Credit: Brown Sugar, directed by Rick Famuyiwa, Fox Searchlight Pictures, 2002. Still captured Source: https://tinyurl.com/mr2jwp83
🎧 Inspired by the movie, Brown Sugar
In the classic film Brown Sugar, Sanaa Lathan’s character, Sidney, asked a simple yet profound question: “When did you fall in love with hip hop?” For her and childhood friend Dre (played by Taye Diggs), it happened in 1984, on a street corner in New York, watching a young Slick Rick freestyle in the park. That single moment sparked a deep, lifelong connection to the culture, one that would later shape their careers and, eventually, their love story.
Sanaa Lathan and Taye Diggs in Brown Sugar (2002). Credit Fox Searchlight Pictures.
For me, that defining moment didn’t happen at a block party or through a rap freestyle. It happened behind a computer screen, with the dial-up modem buzzing in the background. That’s where my love for tech, storytelling, and strategy first began to take shape.
Growing up, I was always a creative. I sang, drew, designed, played the keyboard and clarinet, and was on dance, step, and auxiliary teams. Whether it was a school talent show or a full-blown living room concert, I was always sharing something I’d created or learned.
As the middle child in a big Southern family full of aunts, uncles, cousins, and beautiful chaos, creativity was encouraged. It was how I made space for myself. While most kids were watching cartoons, I was captivated by talk shows like Oprah, Sally Jessy Raphael, Ricki Lake, and Geraldo. I was drawn to real stories and the psychology behind human behavior. I didn’t have the language for it yet, but I was already practicing empathy, analysis, and storytelling.
Then came tech. And with it, a new layer of creativity and exploration.
In the ’90s, my dad (an entrepreneur) always had the latest gadgets: car phones, pagers, bulky Apple desktops, flip phones, loud printers, and more. I lived through every phase of tech’s evolution: three-way calling, dial-up internet, boomboxes, CD players, floppy disks, LimeWire, and burning CDs. I didn’t know it then, but I was growing up inside the early stages of a digital revolution.
Now? We’ve moved from bulky desktops and mixtape CDs to iPhones, smart homes, generative Artificial Intelligence, Virtual Reality, wearables, and automation. What I experienced as play and curiosity became the foundation of a lifelong passion.
My tech and design journey truly began with Microsoft Publisher and Paint. Later, on BlackPlanet, I taught myself basic HTML and CSS to customize my page. I became obsessed with code, visuals, and user experience. I wasn’t just building a webpage, I was building a story. Designing with intention. Strategizing without knowing that’s what I was doing. That early DIY creativity sparked something deeper. What began as curiosity and self-expression evolved into a career centered on digital storytelling, user-centered strategy, and intentional design. It wasn’t just about making things look good; it was about making them make sense.
Whitney Middlebrooks, MGarris Photography 2024
My relationship with tech has evolved from entertainment journalism to software implementation, platform rollouts, UX design, and full-scale event production. Through it all, I’ve stayed rooted at the intersection of curiosity, communication, and creation.
While my educational path didn’t always seem linear, it laid the foundation for a career that’s uniquely mine. Today, this is what I do. I blend creative intuition with strategic execution, launching products, growing brands, and leading go-to-market strategies from concept to scale.

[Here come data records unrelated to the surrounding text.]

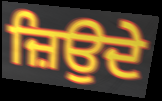
ਜ਼ਿਉਦੇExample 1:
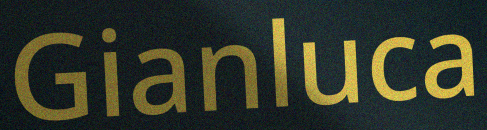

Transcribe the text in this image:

Gianluca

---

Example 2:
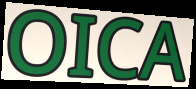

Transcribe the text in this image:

OICA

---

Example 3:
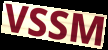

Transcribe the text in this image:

VSSM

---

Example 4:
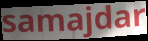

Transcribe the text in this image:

samajdar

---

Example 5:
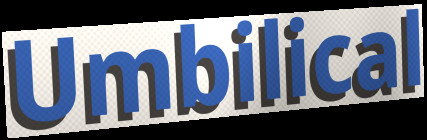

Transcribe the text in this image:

UmbilicalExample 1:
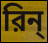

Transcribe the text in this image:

রিন্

I develop and lead scalable campaign designs for tech companies, product launches, education initiatives, and community organizations. My work spans CRM automation, lifecycle marketing, journey mapping, and user-centered product development—all grounded in research, data, and purpose-driven design. From multimillion-dollar digital equity SaaS campaigns to immersive brand experiences like the Black Luxe Expo, I manage projects end-to-end: strategy, execution, optimization, and evaluation.

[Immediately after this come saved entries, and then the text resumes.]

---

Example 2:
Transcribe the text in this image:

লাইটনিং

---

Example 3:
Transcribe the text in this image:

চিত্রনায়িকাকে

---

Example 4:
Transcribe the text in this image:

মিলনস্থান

Whether integrating AI workflows, building stakeholder engagement models, or producing UX-centered activations, I keep people at the center and equity at the core, crafting experiences that are as meaningful as they are measurable.
So I’ll ask you: When did you fall in love with tech?
For me, it didn’t start in a classroom or a boardroom. It began in my childhood, and I’ve been chasing that feeling and refining my strategy ever since.